Pm, direttore sanità obbediva Formigoni

(ANSA) – MILANO, 11 APR – L’allora dg della Sanità lombarda Carlo Lucchina “batteva i tacchi di fronte a Roberto Formigoni”, gli obbediva “aderendo in questo modo al piano criminoso”. Lo ha detto il pm di Milano Laura Pedio nella requisitoria al processo sul caso Maugeri.

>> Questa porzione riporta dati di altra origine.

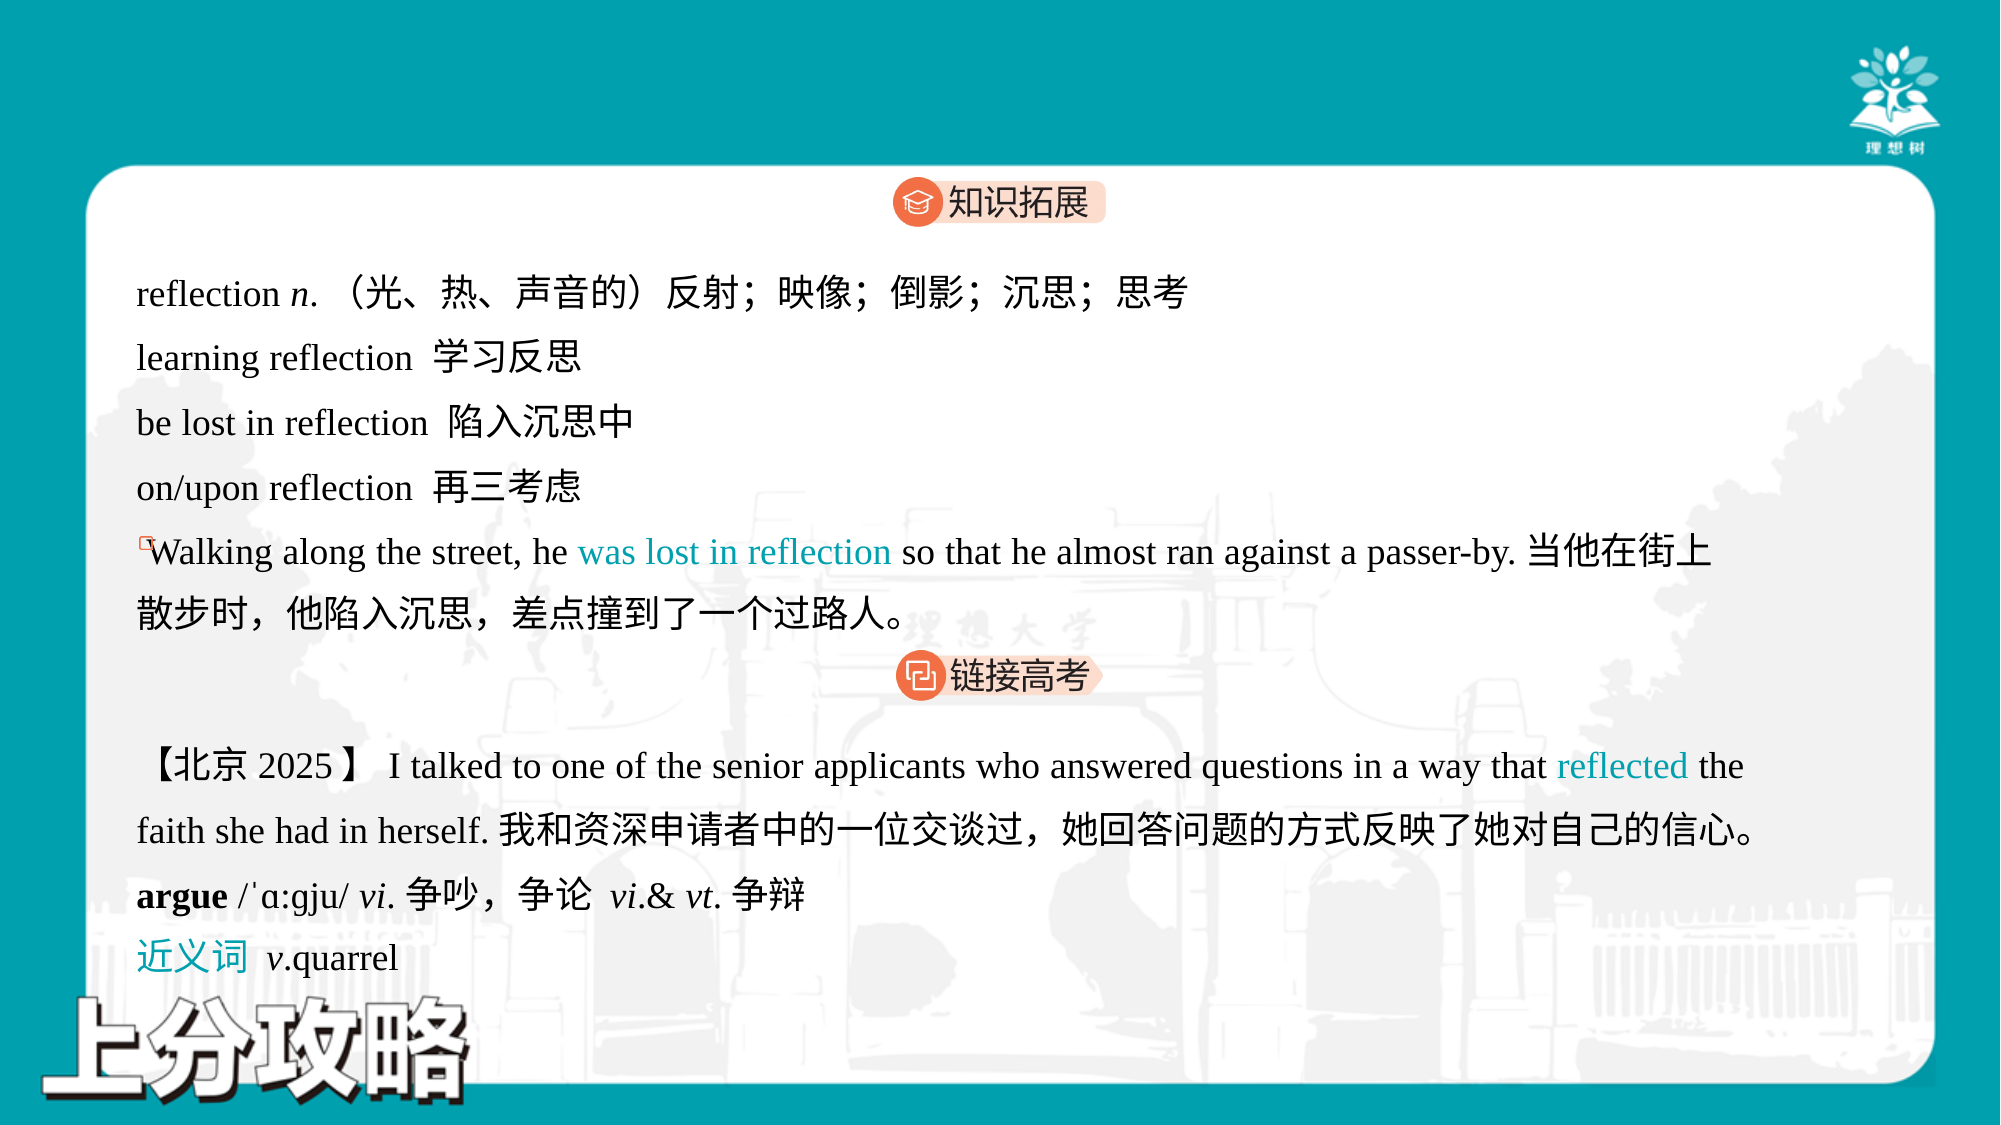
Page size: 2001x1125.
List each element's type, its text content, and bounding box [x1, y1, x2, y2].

text_box reflection n.（光、热、声音的）反射；映像；倒影；沉思；思考 learning reflection 学习反思 be lost in reflection 陷入沉思中 on/upon reflection 再三考虑 Walking along the street, he was lost in reflection so that he almost ran against a passer-by.当他在街上 散步时，他陷入沉思，差点撞到了一个过路人。#22 [136, 249, 1865, 628]
picture [0, 0, 2000, 1125]
text_box 【北京2025】I talked to one of the senior applicants who answered questions in a way that reflected the faith she had in herself.我和资深申请者中的一位交谈过，她回答问题的方式反映了她对自己的信心。 argue /ˈɑ:ɡju/ vi.争吵，争论 vi.& vt.争辩 近义词 v.quarrel#26 [136, 721, 1865, 971]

Il pm nel suo intervento nel processo che vede imputati tra gli altri Formigoni, Lucchina e il faccendiere Pierangelo Daccò (secondo l’accusa il “collettore delle tangenti” per l’ex presidente) ha spiegato che tra Lucchina e Daccò ci sarebbero stati “ben 270 incontri”. Quando l’allora assessore alla Sanità Alessandro Cè nel 2005 “decise di eliminare le tre funzioni non tariffabili con una riduzione di 134 milioni di euro, Formigoni intervenne su di lui a gamba tesa”. E anche se poi quelle funzioni furono tolte, Maugeri e San Raffaele ottennero “rispettivamente 26 e 58 milioni di euro attraverso incrementi su altre funzioni”. Per l’accusa, le delibere erano costruite ad arte “per dare agli enti amici del Presidente Formigoni le somme che chiedevano”.